Matching and merging data is the one of the common tasks for data analysis that most legacy developers have a template Cobol program ready for this type of task. This is a common approach that I bet most developers out there have one tucked in, ready to be used when needed.
I have no problem with a Cobol solution as it does the job. It is just that there are a lot of steps needed (tweaks on the keys, layout and the data to return, program compile) before I could use the program. For me it is too much especially if it is for a one off adhoc task.
Is there a quicker way?
Well, there is. In fact, there are many options you can choose from - EZtrieve, SAS or REXX to name a few. These tools provide a simpler approach but there is that provides the simplest solution and it involves a very unlikely tool.
Trust SORT to sort it out.
Yes, you heard it. SORT utilities, Syncsort in particular. The jobstep below is an example of how a typical match and merge SORT step will look like.
//JSTEPA1 EXEC PGM=SORT,REGION=0M
//SYSOUT DD SYSOUT=*
//SYSOUA DD SYSOUT=*
//SYSDBOUT DD SYSOUT=*
//SYSUDUMP DD SYSOUT=*
//SORTWK01 DD UNIT=SYSDA,SPACE=(CYL,(10,05),RLSE)
//SORTWK02 DD UNIT=SYSDA,SPACE=(CYL,(10,05),RLSE)
//SORTWK03 DD UNIT=SYSDA,SPACE=(CYL,(10,05),RLSE)
//SORTJNF1 DD DISP=SHR,DSN=match.file.one
//SORTJNF2 DD DISP=SHR,DSN=match.file.two
//SORTOUT DD DSN=merge.file.result,
// DISP=(NEW,CATLG,DELETE),DCB=(RECFM=FB,BLKSIZE=0),
// UNIT=SYSDA,SPACE=(CYL,(10,2),RLSE)
//SYSIN DD *
JOINKEYS FILE=F1,FIELDS=(23,9,A,33,4,A,37,2,A,39,2,A)
JOINKEYS FILE=F2, FIELDS=(1,9,A,11,4,A,16,2,A,19,2,A)
REFORMAT FIELDS=(F1:1,68,F2:36,4,41,2,44,2,F1:77,271)
SORT FIELDS=COPY
END
This job has almost the same setup as any SORT step in a JCL. The differences are highlighted below.
- Two input files. Unlike your regular SORT step, this has two input files. SORTJNF1 and SORTJNF2 refers to the files to be matched.
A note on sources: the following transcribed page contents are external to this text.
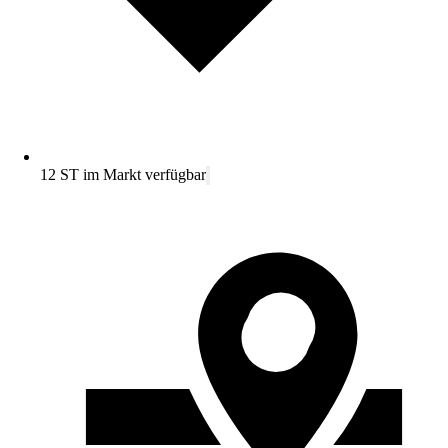
12 ST im Markt verfügbar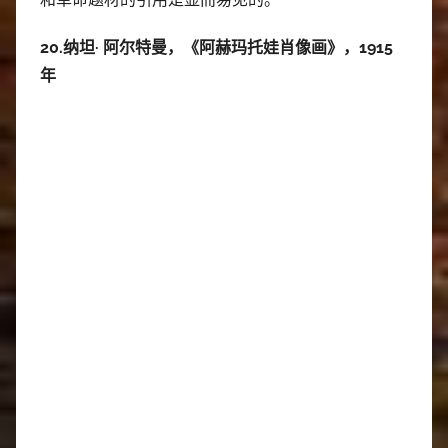
20.纳坦· 阿尔特曼，《阿赫玛托娃肖像画》，1915
年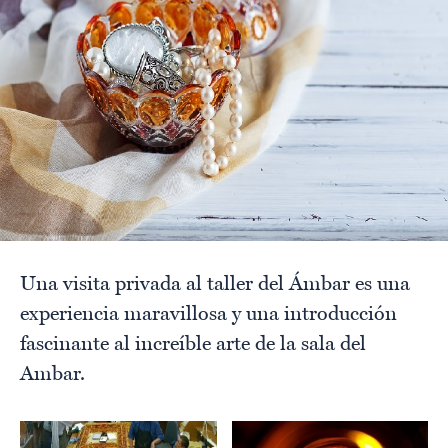
Una visita privada al taller del Ámbar es una
experiencia maravillosa y una introducción
fascinante al increíble arte de la sala del
Ambar.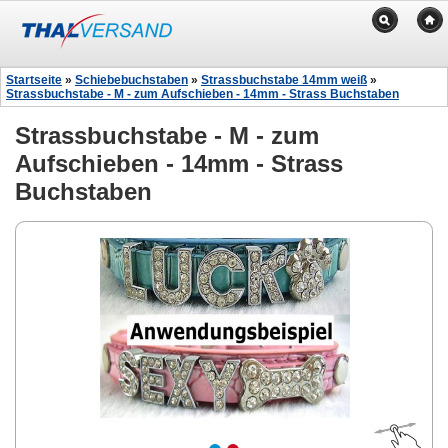
Startseite
»
Schiebebuchstaben
»
Strassbuchstabe 14mm weiß
»
Strassbuchstabe - M - zum Aufschieben - 14mm - Strass Buchstaben
Strassbuchstabe - M - zum
Aufschieben - 14mm - Strass
Buchstaben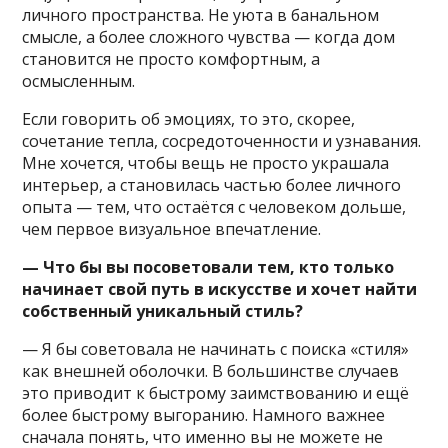
личного пространства. Не уюта в банальном
смысле, а более сложного чувства — когда дом
становится не просто комфортным, а
осмысленным.
Если говорить об эмоциях, то это, скорее,
сочетание тепла, сосредоточенности и узнавания.
Мне хочется, чтобы вещь не просто украшала
интерьер, а становилась частью более личного
опыта — тем, что остаётся с человеком дольше,
чем первое визуальное впечатление.
— Что бы вы посоветовали тем, кто только
начинает свой путь в искусстве и хочет найти
собственный уникальный стиль?
— Я бы советовала не начинать с поиска «стиля»
как внешней оболочки. В большинстве случаев
это приводит к быстрому заимствованию и ещё
более быстрому выгоранию. Намного важнее
сначала понять, что именно вы не можете не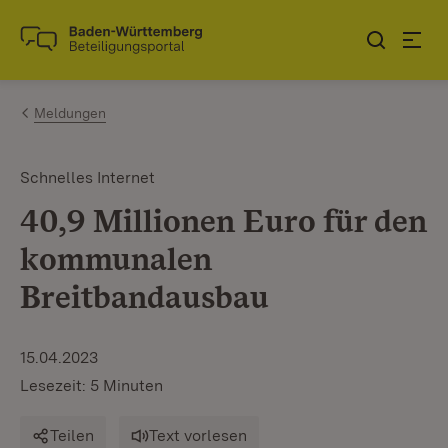
Zum Inhalt springen
Link zur Startseite
Meldungen
Schnelles Internet
40,9 Millionen Euro für den
kommunalen
Breitbandausbau
15.04.2023
Lesezeit: 5 Minuten
Teilen
Text vorlesen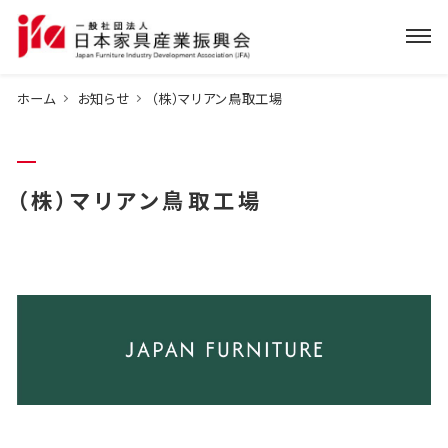
ホーム
お知らせ
（株）マリアン鳥取工場
（株）マリアン鳥取工場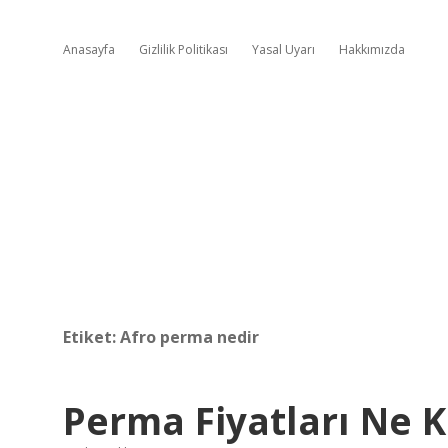
Anasayfa
Gizlilik Politikası
Yasal Uyarı
Hakkımızda
Etiket:
Afro perma nedir
Perma Fiyatları Ne 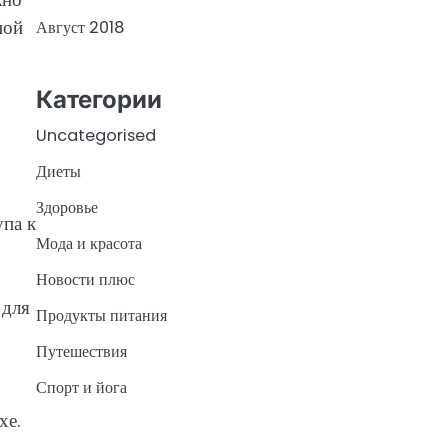
ной
Август 2018
Категории
Uncategorised
Диеты
Здоровье
упа к
Мода и красота
Новости плюс
 для
Продукты питания
Путешествия
Спорт и йога
хе.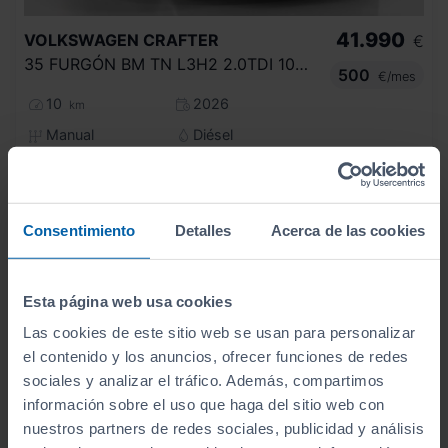
41.990
VOLKSWAGEN
CRAFTER
€
35 FURGÓN BM TN L3H2 2.0TDI 103KW(140CV)
500
€/mes
10
2026
km
Manual
Diésel
C
Consentimiento
Detalles
Acerca de las cookies
Esta página web usa cookies
Las cookies de este sitio web se usan para personalizar
el contenido y los anuncios, ofrecer funciones de redes
sociales y analizar el tráfico. Además, compartimos
información sobre el uso que haga del sitio web con
nuestros partners de redes sociales, publicidad y análisis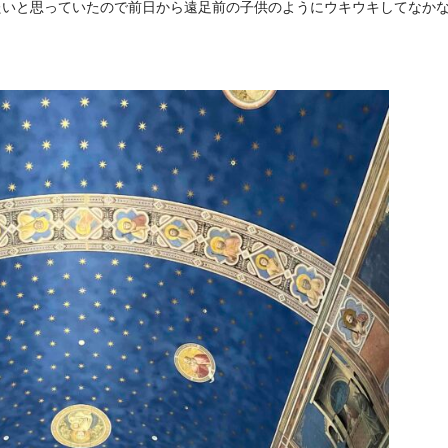
たいと思っていたので前日から遠足前の子供のようにウキウキしてなか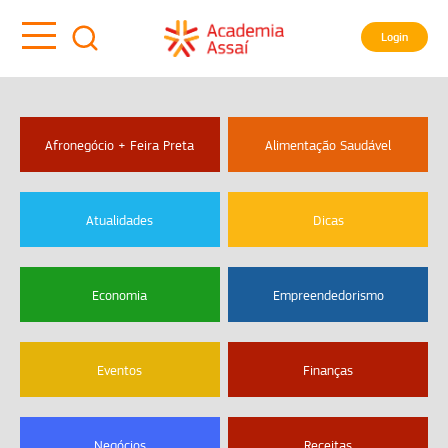
Login
Afronegócio + Feira Preta
Alimentação Saudável
Atualidades
Dicas
Economia
Empreendedorismo
Eventos
Finanças
Negócios
Receitas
The output files remains the same.
- JOINKEYS FILE=F1,FIELDS/JOINKEYS FILE=F2,FIELDS refers to the keys to be used for matching. As shown, we can specify multiple keys and these keys don't even have to be on the same position. We just have to make sure that the corresponding key for F1 is of the same length as that in F2. The FIELDS parameter follow the following syntax
- REFORMAT FIELDS will contain the fields you need to return from both files. This will comprise the new merge record. The parameter after F1:/F2: refers the fields to be returned from the associated file.
Note: The example shown is very simple. There are other parameters available to address many needs (filtering records to match, keeping unmatched record from files, etc) so it is worthwhile to explore this functionality.